I knew that Naomi Osaka was supposed to get her own manga. What I didn’t know is that it would be drawn by the artists responsible for the Precure manga, nor that it would be about futuristic space tennis. Having read the first chapter, I think Unrivaled Naomi Tenka-ichi is going to turn out amazing.
In the year NKY2770, five elemental planets (light, wind, water, earth, fire) compete in space to determine the next king after the previous King of Light suddenly died and left the planets vulnerable to the forces of darkness. A 15-year-old girl named Naomi travels with her family to the wind planet to support her dad’s dream of becoming a space tennis coach, but an old man Naomi rescues reveals to Naomi her immense potential, and puts her down the thrilling path of a player.
One thing I did not expect from Unrivaled Naomi Tenka-ichi is that it’s much more action-packed than I expected. While the Precure anime is known for its fight scenes, Kamikita Futago’s manga renditions usually eschew superpowered combat in favor of friendly conversations and non-battle storylines. Not so here, as part of what puts the “space” in space tennis is elemental-powered strokes and tense matches that would feel at home even in a shounen magazine.
In terms of racial sensitivity, while I can’t say much, the Kamikita twins have prior experience drawing a darker-skinned heroine thanks to their work on the Star Twinkle Precure manga, which features the half-Mexican Amamiya Elena. From what I can tell there, the artists drew Elena very respectfully, and I see a similar approach being used here.
The credits also for the series also include supervision from Naomi’s older sister Mari, who’s also a tennis player. I’m curious as to what exactly her involvement is. Does she provide tennis expertise? Is she a fan of shoujo manga? These are probably questions I’ll never know the answer to.
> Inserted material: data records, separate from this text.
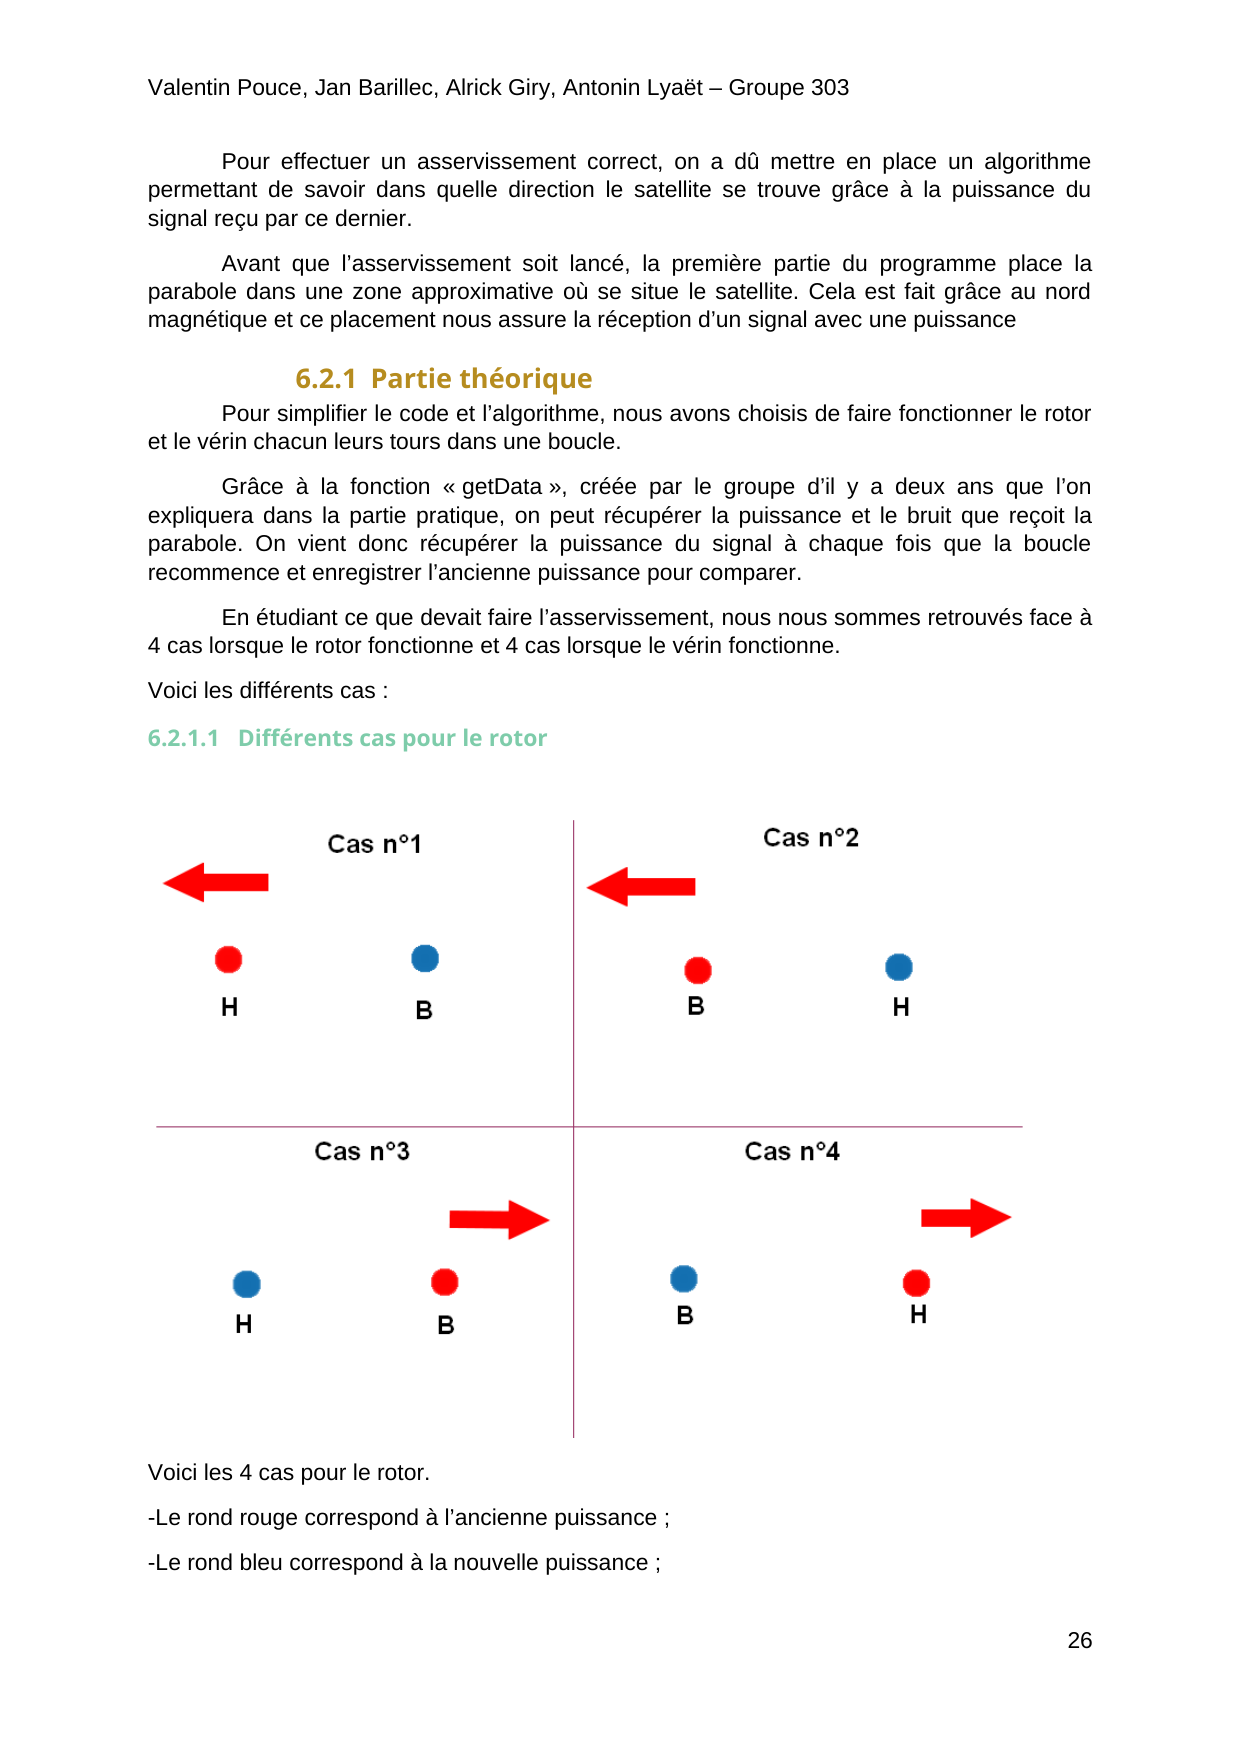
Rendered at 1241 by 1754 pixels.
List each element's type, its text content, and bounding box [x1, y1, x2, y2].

text Voici les 4 cas pour le rotor. [148, 801, 1093, 1485]
text En étudiant ce que devait faire l’asservissement, nous nous sommes retrouvés face à 4 cas lorsque le rotor fonctionne et 4 cas lorsque le vérin fonctionne. [148, 604, 1093, 658]
picture [156, 819, 1023, 1438]
text Avant que l’asservissement soit lancé, la première partie du programme place la parabole dans une zone approximative où se situe le satellite. Cela est fait grâce au nord magnétique et ce placement nous assure la réception d’un signal avec une puissance [148, 249, 1093, 333]
subtitle Partie théorique [295, 360, 1093, 397]
subtitle Différents cas pour le rotor [148, 722, 1093, 753]
text -Le rond bleu correspond à la nouvelle puissance ; [148, 1549, 1093, 1575]
text Voici les différents cas : [148, 677, 1093, 703]
text Grâce à la fonction « getData », créée par le groupe d’il y a deux ans que l’on expliquera dans la partie pratique, on peut récupérer la puissance et le bruit que reçoit la parabole. On vient donc récupérer la puissance du signal à chaque fois que la boucle recommence et enregistrer l’ancienne puissance pour comparer. [148, 473, 1093, 585]
text Pour effectuer un asservissement correct, on a dû mettre en place un algorithme permettant de savoir dans quelle direction le satellite se trouve grâce à la puissance du signal reçu par ce dernier. [148, 148, 1093, 231]
text -Le rond rouge correspond à l’ancienne puissance ; [148, 1504, 1093, 1530]
text Pour simplifier le code et l’algorithme, nous avons choisis de faire fonctionner le rotor et le vérin chacun leurs tours dans une boucle. [148, 400, 1093, 454]
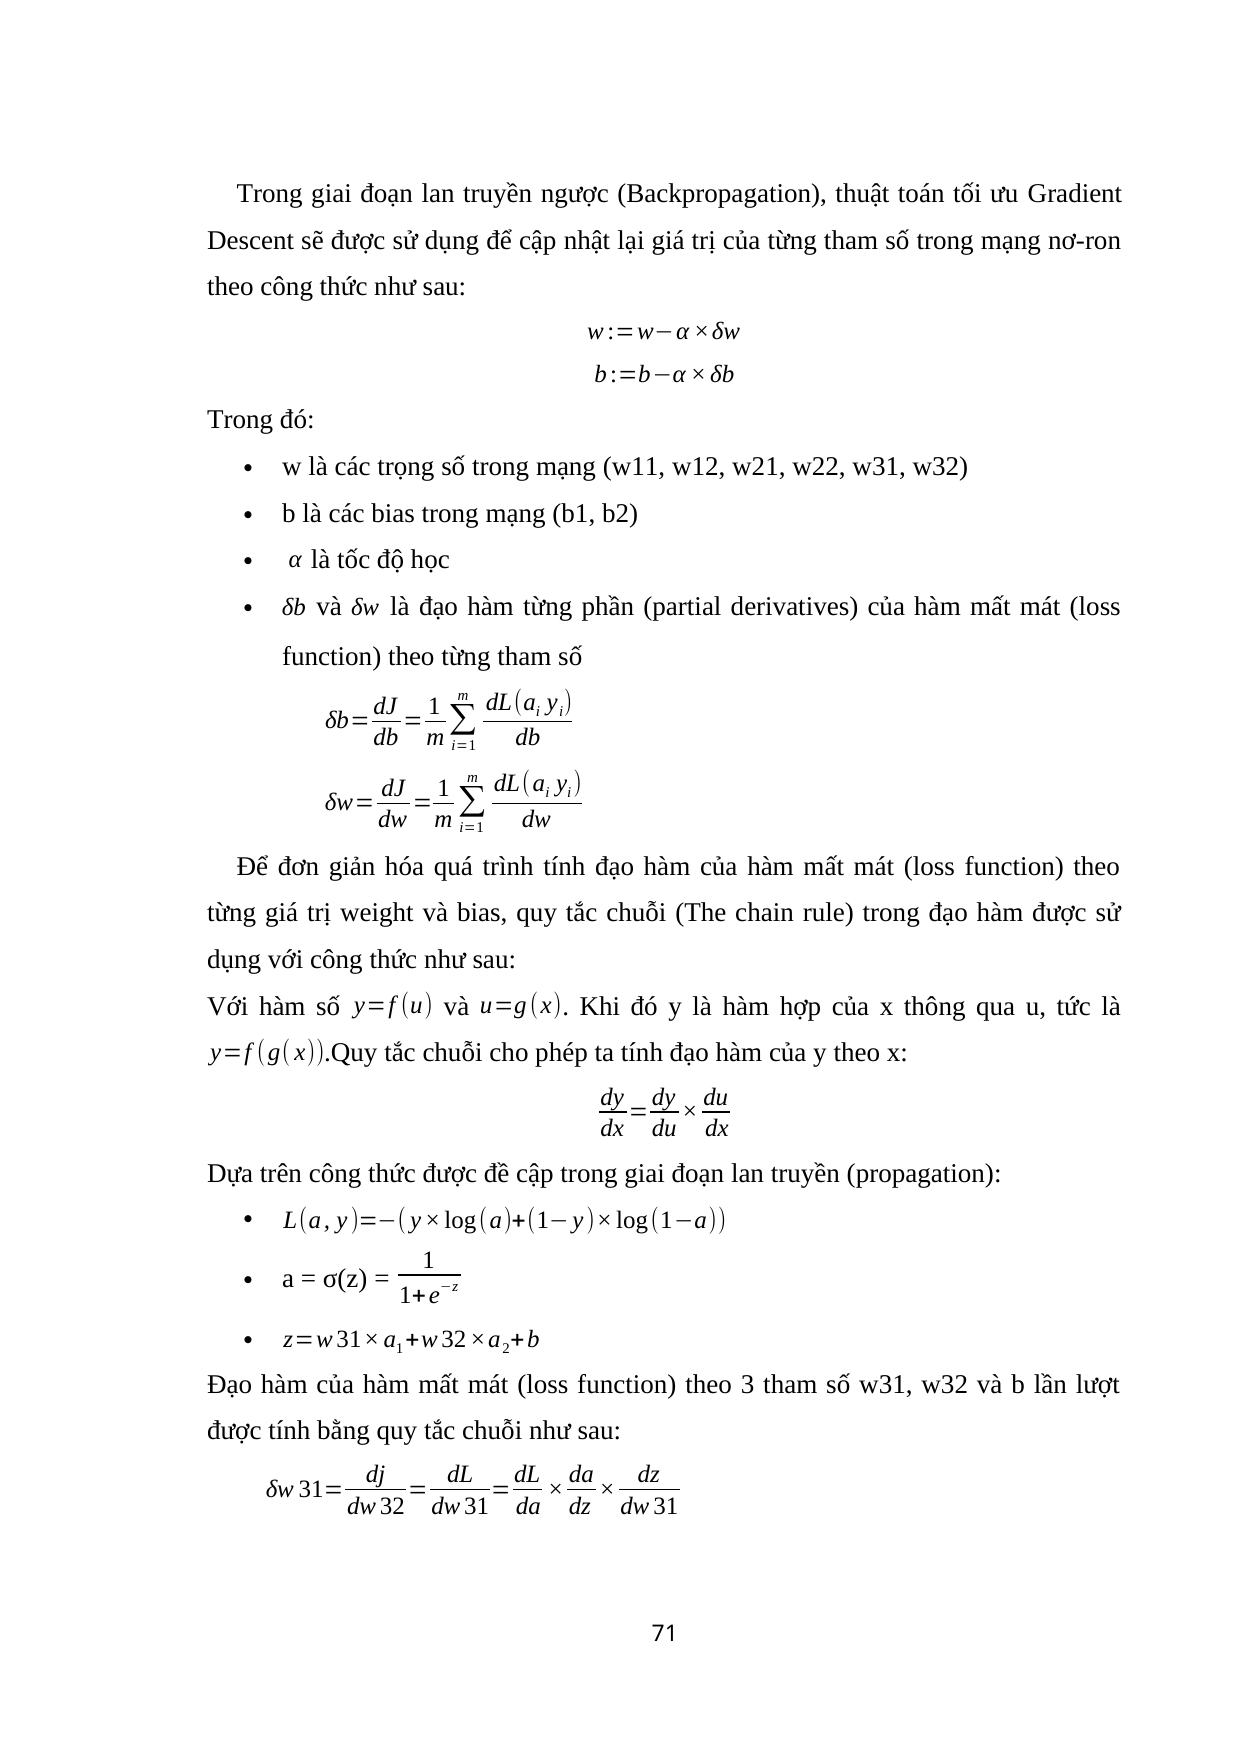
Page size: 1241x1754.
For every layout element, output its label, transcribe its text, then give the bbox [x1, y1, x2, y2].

list b là các bias trong mạng (b1, b2) [244, 497, 1122, 528]
text Dựa trên công thức được đề cập trong giai đoạn lan truyền (propagation): [207, 1157, 1122, 1188]
text Với hàm số và . Khi đó y là hàm hợp của x thông qua u, tức là .Quy tắc chuỗi cho phép ta tính đạo hàm của y theo x: [207, 990, 1122, 1068]
list w là các trọng số trong mạng (w11, w12, w21, w22, w31, w32) [244, 450, 1122, 481]
text Trong đó: [207, 403, 1122, 434]
list và là đạo hàm từng phần (partial derivatives) của hàm mất mát (loss function) theo từng tham số [244, 590, 1122, 671]
list là tốc độ học [244, 543, 1122, 574]
text Trong giai đoạn lan truyền ngược (Backpropagation), thuật toán tối ưu Gradient Descent sẽ được sử dụng để cập nhật lại giá trị của từng tham số trong mạng nơ-ron theo công thức như sau: [207, 177, 1122, 302]
list a = σ(z) = [244, 1246, 1122, 1309]
text Đạo hàm của hàm mất mát (loss function) theo 3 tham số w31, w32 và b lần lượt được tính bằng quy tắc chuỗi như sau: [207, 1368, 1122, 1446]
text Để đơn giản hóa quá trình tính đạo hàm của hàm mất mát (loss function) theo từng giá trị weight và bias, quy tắc chuỗi (The chain rule) trong đạo hàm được sử dụng với công thức như sau: [207, 850, 1122, 974]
Even if the series ends up being pretty by-the-numbers, I’m looking forward to it. Sure, it looks fun so far, but more importantly, I think it has real potential to make some social impact. For its first chapter, Unrivaled Naomi Tenka-ichi graces the cover of its magazine, Nakayoshi. While I don’t know how many dark-skinned heroines have been cover girls for Nakayoshi, I suspect that it’s been more the exception than the rule. I can imagine a young Japanese girl who’s self-conscious about her own skin color seeing the fictional and real versions of Naomi proudly displayed on the cover, and drawing confidence and inspiration from it. Maybe it’ll help them see themselves in a prouder light. And if this manga reaches a worldwide audience, then it’s all the better.